Обложенные со всех сторон, как лесное зверье на ловитве, мужики ждали неминуемой расправы. Они обречённо смотрели в землю, не поднимая потухших глаз. На ногах держалось не меньше полутыщи, худо одетых, жалких и безгласных. Нет, ни в какие ратники они не годились, и нападение их на польскую рать было полным сумасшествием. И оттого, что теперь могли уразуметь своё безумие, тяготились тяжкою виной друг перед другом. Не славой, а позором будет им смерть. И они готовились принять её, надеясь, что муки будут скорыми. Многие крестились, кто-то украдкой смахивал слезу.

В гуще толпы стояли рядом широкогрудый крупный мужик и совсем юный с чистым глазастым лицом его сын.

   — Ох, Ванютка, баял тебе, не ходи с нами, — шевельнул сухими бескровными губами старшой.

   — А куды мне было идти, тятя? — поднял на него свои простодушные глаза отрок. — У нас путя с тобою одни.

   — Казнюся я, поноровил тебе. Не простит мне Господь.

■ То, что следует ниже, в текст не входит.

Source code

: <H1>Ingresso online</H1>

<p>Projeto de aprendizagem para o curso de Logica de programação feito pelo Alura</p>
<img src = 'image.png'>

Пущай бы мне две смерти выпало.

   — Не сетуй, тятя, не казнися, я всё вытерплю. Знай, не посрамлю.

   — Эх, как бы угадать-то кончинушку! Люты шибко ляхи. Не люди мы для них, окаянных, — простонал отец и тихо коснулся корявой рукой головы сына, боясь своим возбуждением ослабить его дух: — Помысли, душа моя, горький час смерти и Страшный суд Творца твоего и Бога...

К пленникам подъехал Гонсевский, провёл скомканной в кулаке перчаткой по усам, притворно улыбнулся и вдруг — как громом поразил — с исступлённым бешенством гаркнул:

   — На пале![75]

...Снова тронулось войско уже ввечеру, спеша уйти от кровавого места. Но словно бы потянулись долгой вереницей за ним врытые по обеим сторонам вдоль дороги колья, на которых в ужасных корчах умирали и не могли сразу умереть несчастные мученики. Тяжкие стенания слышались даже тогда, когда за дальностью их не должно быть слышно.

Тучи воронья взмётывались за спинами жолнеров.